Data were analyzed if the recorded neurons had the resting membrane potentials negatively more than −60 mV, and action potential amplitudes more than 90 mV. The criteria for the acceptance of each experiment also included less than 5% changes in resting membrane potential, spike magnitude, and input resistance throughout each experiment. Input resistance was monitored by measuring cellular responses to hyperpolarization pulse at the same values as the depolarization that evoked action potentials. To estimate the effect of whisker trimming on neuronal spikes and synaptic transmission, we measured sEPSC, sIPSC ISI and Vts in the neurons from mice of control and whisker trimming.

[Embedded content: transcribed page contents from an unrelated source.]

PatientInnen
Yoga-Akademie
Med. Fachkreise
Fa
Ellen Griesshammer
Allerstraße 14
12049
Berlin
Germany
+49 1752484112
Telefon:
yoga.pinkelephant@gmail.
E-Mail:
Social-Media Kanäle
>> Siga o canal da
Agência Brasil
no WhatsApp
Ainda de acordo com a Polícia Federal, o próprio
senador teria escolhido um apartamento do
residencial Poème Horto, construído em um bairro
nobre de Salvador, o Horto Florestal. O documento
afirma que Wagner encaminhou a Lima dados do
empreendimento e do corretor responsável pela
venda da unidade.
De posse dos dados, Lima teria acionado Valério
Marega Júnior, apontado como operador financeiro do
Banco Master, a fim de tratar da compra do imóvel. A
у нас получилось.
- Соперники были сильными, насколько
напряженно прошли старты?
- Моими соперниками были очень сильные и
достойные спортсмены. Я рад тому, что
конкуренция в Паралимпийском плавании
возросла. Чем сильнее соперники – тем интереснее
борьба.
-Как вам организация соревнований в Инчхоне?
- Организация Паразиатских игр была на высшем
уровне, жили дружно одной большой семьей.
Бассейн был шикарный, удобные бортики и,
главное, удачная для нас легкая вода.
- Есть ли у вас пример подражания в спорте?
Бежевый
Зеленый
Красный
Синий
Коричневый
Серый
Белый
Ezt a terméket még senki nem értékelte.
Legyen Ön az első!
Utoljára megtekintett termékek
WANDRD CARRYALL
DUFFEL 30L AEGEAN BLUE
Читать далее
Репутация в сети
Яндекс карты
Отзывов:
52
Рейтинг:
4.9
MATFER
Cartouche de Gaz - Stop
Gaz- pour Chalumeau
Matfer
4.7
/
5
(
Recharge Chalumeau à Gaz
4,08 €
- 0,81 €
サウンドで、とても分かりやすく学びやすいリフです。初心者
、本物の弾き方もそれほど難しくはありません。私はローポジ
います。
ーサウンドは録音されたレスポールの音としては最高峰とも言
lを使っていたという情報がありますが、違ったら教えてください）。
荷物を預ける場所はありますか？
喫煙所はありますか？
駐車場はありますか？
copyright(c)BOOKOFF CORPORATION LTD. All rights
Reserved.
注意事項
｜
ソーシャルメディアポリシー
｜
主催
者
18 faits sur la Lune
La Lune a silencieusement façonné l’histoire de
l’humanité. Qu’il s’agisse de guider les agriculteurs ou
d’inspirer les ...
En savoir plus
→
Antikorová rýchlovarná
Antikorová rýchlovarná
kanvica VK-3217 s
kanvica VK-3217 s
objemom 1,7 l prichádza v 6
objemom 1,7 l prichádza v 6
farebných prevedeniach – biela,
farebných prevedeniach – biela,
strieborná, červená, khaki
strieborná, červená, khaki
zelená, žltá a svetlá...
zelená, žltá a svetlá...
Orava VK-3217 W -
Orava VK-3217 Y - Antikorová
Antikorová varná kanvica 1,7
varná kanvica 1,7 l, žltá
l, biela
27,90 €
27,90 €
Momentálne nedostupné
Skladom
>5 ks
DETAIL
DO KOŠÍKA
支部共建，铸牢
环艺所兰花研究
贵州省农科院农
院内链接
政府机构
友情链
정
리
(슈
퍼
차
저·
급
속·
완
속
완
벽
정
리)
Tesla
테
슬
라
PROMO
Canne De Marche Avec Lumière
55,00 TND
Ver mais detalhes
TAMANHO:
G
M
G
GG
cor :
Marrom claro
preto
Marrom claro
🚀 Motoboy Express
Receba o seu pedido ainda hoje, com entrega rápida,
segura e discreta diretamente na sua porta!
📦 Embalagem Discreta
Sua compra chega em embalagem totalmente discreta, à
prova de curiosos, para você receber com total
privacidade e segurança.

The differences in sEPSC, sIPSC, ISI and Vts were presented as mean±SE. The comparisons of these data were done by t-test.

The mice in one week after whisker trimming and controls were anesthetized by the intraperitoneal injection of sodium pentobarbital, and were perfused by 4% paraformaldehyde in 0.1 M phosphate buffer solution (PBS) from left ventricle/aorta until the body was rigid. The brains were quickly isolated and fixed in 4% paraformaldehyde PBS for additional 24 hours. Cortical tissues were sliced in the cross section of barrel cortex at 60 μm by a Vibratome. Sections were washed by PBS for 3 times, air-dried and cover-slipped. The images in the structures of YFP-labeled pyramidal neurons and GFP-GABAergic cells in the cross-sections of barrel cortices were photographed under a laser scanning confocal microscopy (Olympus FV-1000, Japan), in which their fluorescent markers were deconvoluted by 510 nm and 540 nm [72].

The structures of these neurons were analyzed by a commercialized software MetaMorph in Meta Imaging Series (ver. 6.1, Universal Imaging Cooperation in Molecular Device). As the brain tissues were sliced in series sections, the counting and analysis in cell structures were able to be done at least from two sections for each of barrels. The analyzed sections were chosen in a manner of one section from every two in order to prevent the influence of cells that crossed the neighboring sections on the analysis. In the analyses of dendrites, the primary processes (branches from somata) and secondary ones (branches from primaries) of pyramidal and GABAergic neurons were measured in each of barrel sections. In pyramidal neurons, the analyses of their dendrites included the apical and basal dendrites [41]. The spines were the protrusion extended from on the dendrites, which were accounted as spines per 10 μm.